Tya berkutat di dapur dengan panci butut untuk membuat bubur dedak atau bekatul dengan cara digodok campur daun pecah beling. Komposisi yang mengandung karbohidrat, serat, vitamin B kompleks, dan mineral. Jika ada sisa makanan dapur, itu akan menjadi jatah makan siang si Joko. Sambil menunggu bubur dingin, Tya menengok kamarnya. Nesha yang semalam tidur dengannya, terlihat menggeliat sambil menguap. Ia menjatuhkan badan di samping keponakannya itu.
Nesha memiringkan badan, mencolok hidung tantenya dengan telunjuk. "Aku mau beli bonekanya dianter sama Bunda, sama Tante."
Tya menjauhkan wajahnya sambil tertawa dan menggosok-gosok hidungnya yang menjadi gatal campur geli. Semua orang satu rumah memang punya keabsurdan beda-beda.
"Bangun tidur tuh pipis dulu bukannya bahas boneka." Tya beralih menggelitik ketiak Nesha hingga keponakannya itu tertawa menjerit. Sejak semalam Diaz pulang, Nesha begitu tidak sabar berharap segera pagi karna ingin membeli boneka beruang besar melebihi tingginya.

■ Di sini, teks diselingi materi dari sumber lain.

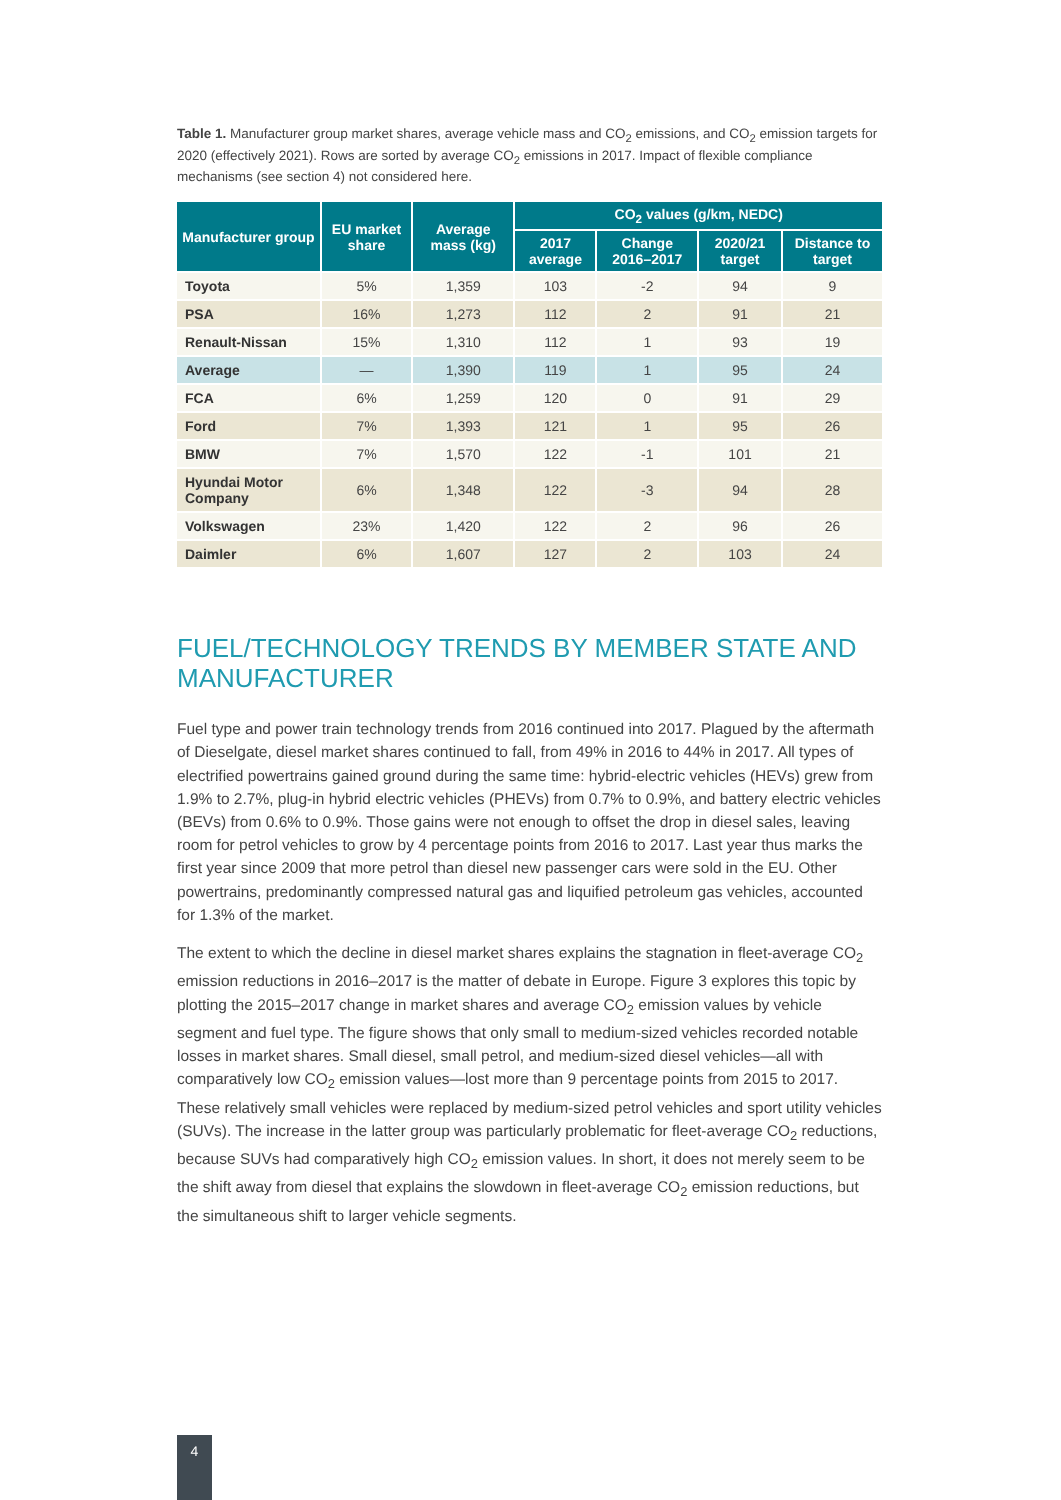Table 1. Manufacturer group market shares, average vehicle mass and CO<sub>2</sub> emissions, and CO<sub>2</sub> emission targets for 2020 (effectively 2021). Rows are sorted by average CO<sub>2</sub> emissions in 2017. Impact of flexible compliance mechanisms (see section 4) not considered here.
| Manufacturer group | EU market share | Average mass (kg) | CO<sub>2</sub> values (g/km, NEDC) | | | |
| --- | --- | --- | --- | --- | --- | --- |
| | | | 2017 average | Change 2016–2017 | 2020/21 target | Distance to target |
| Toyota | 5% | 1,359 | 103 | -2 | 94 | 9 |
| PSA | 16% | 1,273 | 112 | 2 | 91 | 21 |
| Renault-Nissan | 15% | 1,310 | 112 | 1 | 93 | 19 |
| Average | — | 1,390 | 119 | 1 | 95 | 24 |
| FCA | 6% | 1,259 | 120 | 0 | 91 | 29 |
| Ford | 7% | 1,393 | 121 | 1 | 95 | 26 |
| BMW | 7% | 1,570 | 122 | -1 | 101 | 21 |
| Hyundai Motor Company | 6% | 1,348 | 122 | -3 | 94 | 28 |
| Volkswagen | 23% | 1,420 | 122 | 2 | 96 | 26 |
| Daimler | 6% | 1,607 | 127 | 2 | 103 | 24 |
FUEL/TECHNOLOGY TRENDS BY MEMBER STATE AND MANUFACTURER
Fuel type and power train technology trends from 2016 continued into 2017. Plagued by the aftermath of Dieselgate, diesel market shares continued to fall, from 49% in 2016 to 44% in 2017. All types of electrified powertrains gained ground during the same time: hybrid-electric vehicles (HEVs) grew from 1.9% to 2.7%, plug-in hybrid electric vehicles (PHEVs) from 0.7% to 0.9%, and battery electric vehicles (BEVs) from 0.6% to 0.9%. Those gains were not enough to offset the drop in diesel sales, leaving room for petrol vehicles to grow by 4 percentage points from 2016 to 2017. Last year thus marks the first year since 2009 that more petrol than diesel new passenger cars were sold in the EU. Other powertrains, predominantly compressed natural gas and liquified petroleum gas vehicles, accounted for 1.3% of the market.
The extent to which the decline in diesel market shares explains the stagnation in fleet-average CO<sub>2</sub> emission reductions in 2016–2017 is the matter of debate in Europe. Figure 3 explores this topic by plotting the 2015–2017 change in market shares and average CO<sub>2</sub> emission values by vehicle segment and fuel type. The figure shows that only small to medium-sized vehicles recorded notable losses in market shares. Small diesel, small petrol, and medium-sized diesel vehicles—all with comparatively low CO<sub>2</sub> emission values—lost more than 9 percentage points from 2015 to 2017. These relatively small vehicles were replaced by medium-sized petrol vehicles and sport utility vehicles (SUVs). The increase in the latter group was particularly problematic for fleet-average CO<sub>2</sub> reductions, because SUVs had comparatively high CO<sub>2</sub> emission values. In short, it does not merely seem to be the shift away from diesel that explains the slowdown in fleet-average CO<sub>2</sub> emission reductions, but the simultaneous shift to larger vehicle segments.
4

Hanya dengan cara dituntun, Nesha mau turun dari kasur. Tya mengantar sang keponakan ke kamar mandi. Setelah itu, waktunya mengantar sarapan bubur bekatul untuk si Joko.
Jika Nesha antusias memburu orang tuanya yang baru pulang dari pasar, Tya membawa ponselnya yang berdering menuju kamar. Setelah mengunci pintu demi keamanan, ia menerima telepon dari Ibu Suri dengan berucap salam.
"Tya, lagi sibuk tidak?"
"Dua menit yang lalu iya sibuk sekarang udah santai. Ada yang bisa aku bantu, Bu?"

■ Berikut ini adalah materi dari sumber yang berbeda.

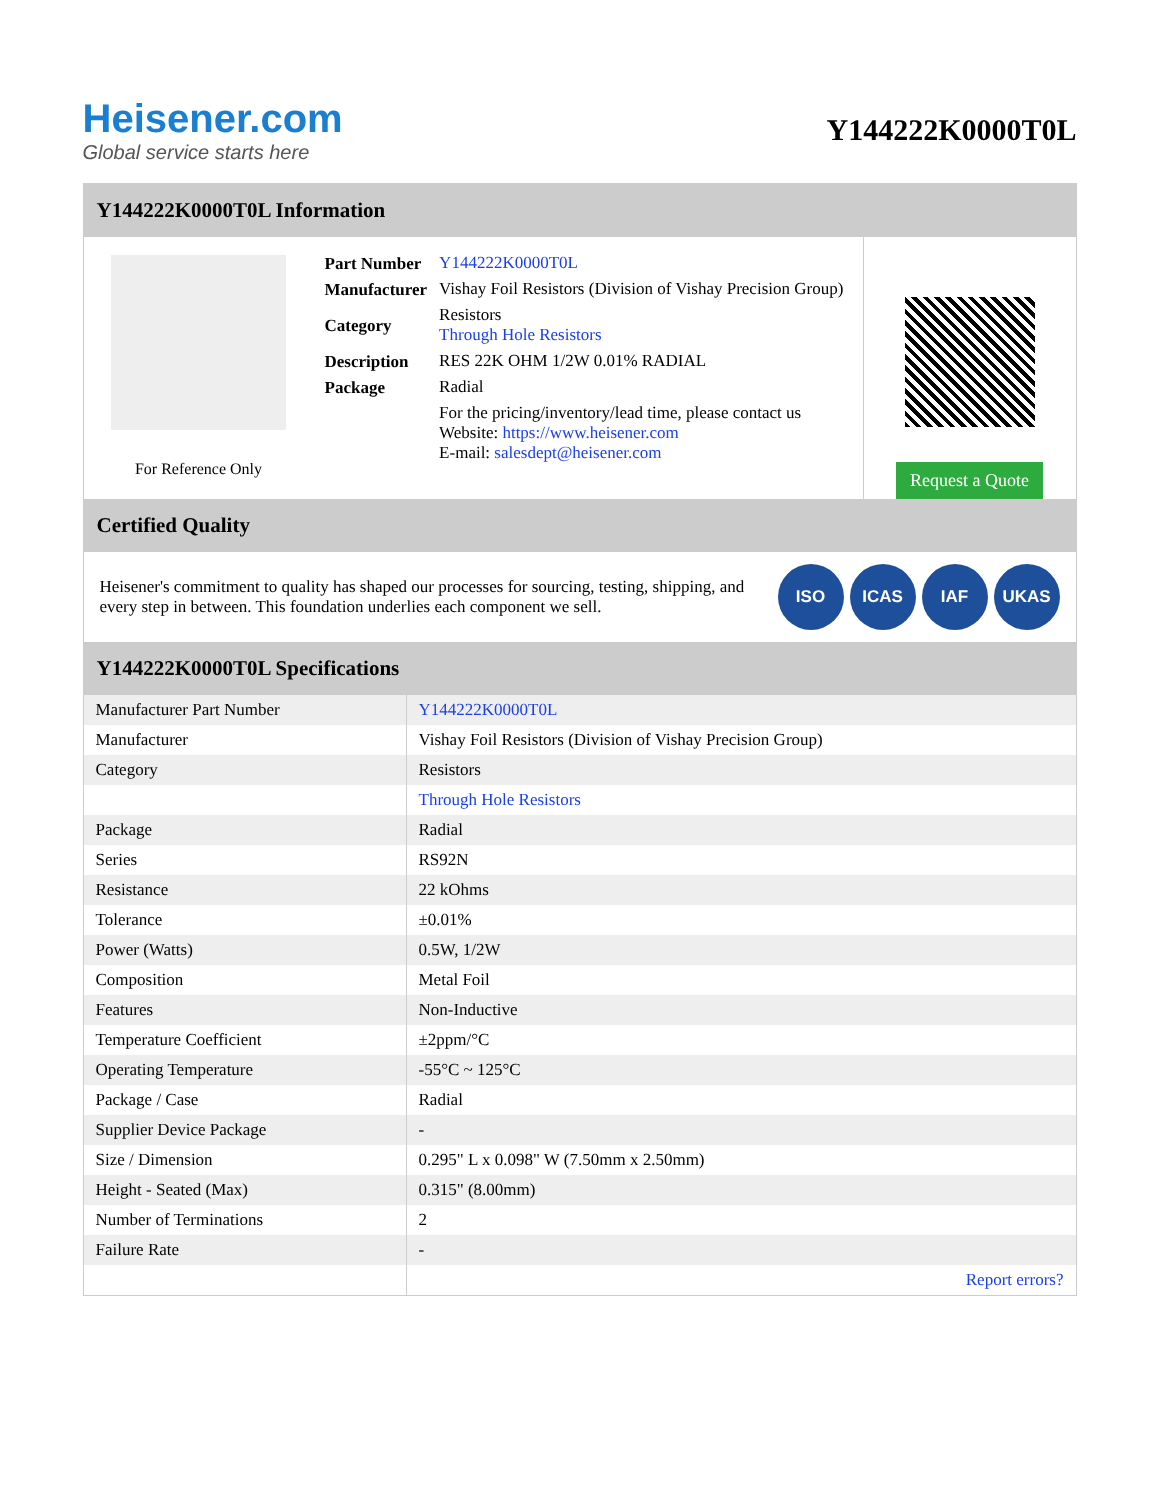Heisener.com
Global service starts here
Y144222K0000T0L
Y144222K0000T0L Information
For Reference Only
| Part Number | Y144222K0000T0L |
| Manufacturer | Vishay Foil Resistors (Division of Vishay Precision Group) |
| Category | Resistors Through Hole Resistors |
| Description | RES 22K OHM 1/2W 0.01% RADIAL |
| Package | Radial |
| | For the pricing/inventory/lead time, please contact us Website: https://www.heisener.com E-mail: salesdept@heisener.com |
Request a Quote
Certified Quality
Heisener's commitment to quality has shaped our processes for sourcing, testing, shipping, and every step in between. This foundation underlies each component we sell.
ISO ICAS IAF UKAS
Y144222K0000T0L Specifications
| Manufacturer Part Number | Y144222K0000T0L |
| Manufacturer | Vishay Foil Resistors (Division of Vishay Precision Group) |
| Category | Resistors |
| | Through Hole Resistors |
| Package | Radial |
| Series | RS92N |
| Resistance | 22 kOhms |
| Tolerance | ±0.01% |
| Power (Watts) | 0.5W, 1/2W |
| Composition | Metal Foil |
| Features | Non-Inductive |
| Temperature Coefficient | ±2ppm/°C |
| Operating Temperature | -55°C ~ 125°C |
| Package / Case | Radial |
| Supplier Device Package | - |
| Size / Dimension | 0.295" L x 0.098" W (7.50mm x 2.50mm) |
| Height - Seated (Max) | 0.315" (8.00mm) |
| Number of Terminations | 2 |
| Failure Rate | - |
| | Report errors? |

"Ada. Ibu mau bahas project kita. Ya...anggap saja ini rundown. Begini...namanya mau besanan, biasanya kan saling berkunjung dulu. Dari pihak Diaz kan udah, sekarang giliran keluarga Tya yang datang ke rumah Ibu. Mau kapan? Tapi saran dari Ibu sih besok. Mumpung ayahnya Diaz masih ada di rumah."
"Oh, harus ya, Bu?"
"Ingat pesan Ibu, Tya. Segala sesuatunya harus terlihat natural. Ibu sama Diaz juga lagi upayakan merayu si ayah agar jangan dulu ada pertemuan dengan keluarga istri keduanya. Nanti aja setelah kalian nikah. Menjaga kemungkinan si Boby sama adiknya gagalin rencana nikah kalian. Di depan ayahnya mereka pintar cari muka, di belakang selalu berupaya menjegal Diaz karna iri."

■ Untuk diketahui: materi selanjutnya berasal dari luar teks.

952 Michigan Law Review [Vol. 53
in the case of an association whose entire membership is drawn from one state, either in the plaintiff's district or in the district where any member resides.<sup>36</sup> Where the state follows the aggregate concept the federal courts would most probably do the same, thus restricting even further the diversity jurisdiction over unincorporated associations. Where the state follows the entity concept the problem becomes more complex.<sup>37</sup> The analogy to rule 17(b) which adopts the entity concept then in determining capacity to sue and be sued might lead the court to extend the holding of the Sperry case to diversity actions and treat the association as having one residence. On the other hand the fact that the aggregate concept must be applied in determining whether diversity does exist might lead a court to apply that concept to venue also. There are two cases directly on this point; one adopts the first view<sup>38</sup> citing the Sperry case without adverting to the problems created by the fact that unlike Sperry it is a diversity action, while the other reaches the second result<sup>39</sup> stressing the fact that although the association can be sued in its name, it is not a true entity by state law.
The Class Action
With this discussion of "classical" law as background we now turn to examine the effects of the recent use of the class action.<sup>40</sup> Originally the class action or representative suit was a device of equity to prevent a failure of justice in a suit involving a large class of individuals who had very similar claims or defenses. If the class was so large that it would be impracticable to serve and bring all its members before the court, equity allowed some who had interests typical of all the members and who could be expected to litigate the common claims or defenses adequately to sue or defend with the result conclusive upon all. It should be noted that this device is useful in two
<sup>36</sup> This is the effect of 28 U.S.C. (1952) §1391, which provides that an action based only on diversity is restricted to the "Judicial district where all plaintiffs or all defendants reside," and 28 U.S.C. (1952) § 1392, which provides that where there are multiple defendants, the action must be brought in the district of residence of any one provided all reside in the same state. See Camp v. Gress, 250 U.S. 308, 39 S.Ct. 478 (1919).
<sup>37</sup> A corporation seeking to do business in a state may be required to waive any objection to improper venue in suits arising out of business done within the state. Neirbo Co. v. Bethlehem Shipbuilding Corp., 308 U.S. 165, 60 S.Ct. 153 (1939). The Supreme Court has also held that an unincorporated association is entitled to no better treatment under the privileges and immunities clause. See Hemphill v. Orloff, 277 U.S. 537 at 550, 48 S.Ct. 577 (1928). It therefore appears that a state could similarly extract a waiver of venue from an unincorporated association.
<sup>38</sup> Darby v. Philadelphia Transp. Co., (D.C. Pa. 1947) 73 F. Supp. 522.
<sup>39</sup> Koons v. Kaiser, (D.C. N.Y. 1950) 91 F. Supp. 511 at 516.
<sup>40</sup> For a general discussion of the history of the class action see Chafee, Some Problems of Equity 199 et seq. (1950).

Tya membuka mulutnya. Dari penjelasan Ibu Suri, dirinya mulai mengukur medan perang yang akan jadi gelanggangnya kelak. "Bisa-bisa mereka nyari tahu tentang aku ya, Bu. Terus bikin teror gitu ya."
"Itu dia yang ingin Ibu hindari. Tapi Tya jangan khawatir dan takut ya. Mereka hanya bertindak rese aja, tidak sampai mengancam nyawa. Diaz juga bertanggung jawab lindungi kau, nak. Jangan khawatir pokoknya. Balik lagi bahas yang tadi. Apa bisa besok kalian ke rumah Ibu? Nanti ada pegawai dari Geranium yang akan antar jemput."
"Aku mau bicarakan dulu dengan Kak Bisma ya, Bu. Nanti aku kabarin Ibu lagi."
"Oke. Ditunggu gak pake lama. Ibu sudahi dulu ya, Tya."
"Iya, Ibu."
Tya membuka pintu kamar. Bergabung ikut sarapan dengan kedua kakaknya dan Nesha yang sudah duduk di kursi makan.
"Kak, barusan Bu Suri telepon. Katanya giliran kita yang silaturahmi ke rumahnya. Besok bisa tidak? Kalau bisa, nanti ada mobil yang akan antar jemput." Tya membuka plastik berisi nasi lengko miliknya dengan hati-hati. Semuanya makan menu yang sama, nasi lengko dari pasar.
"Kakak tadinya mau bahas itu, eh keduluan. Emang iya harus saling silaturahmi. Kita harus tahu dimana Diaz tinggal. Bilangin aja besok kita siap datang."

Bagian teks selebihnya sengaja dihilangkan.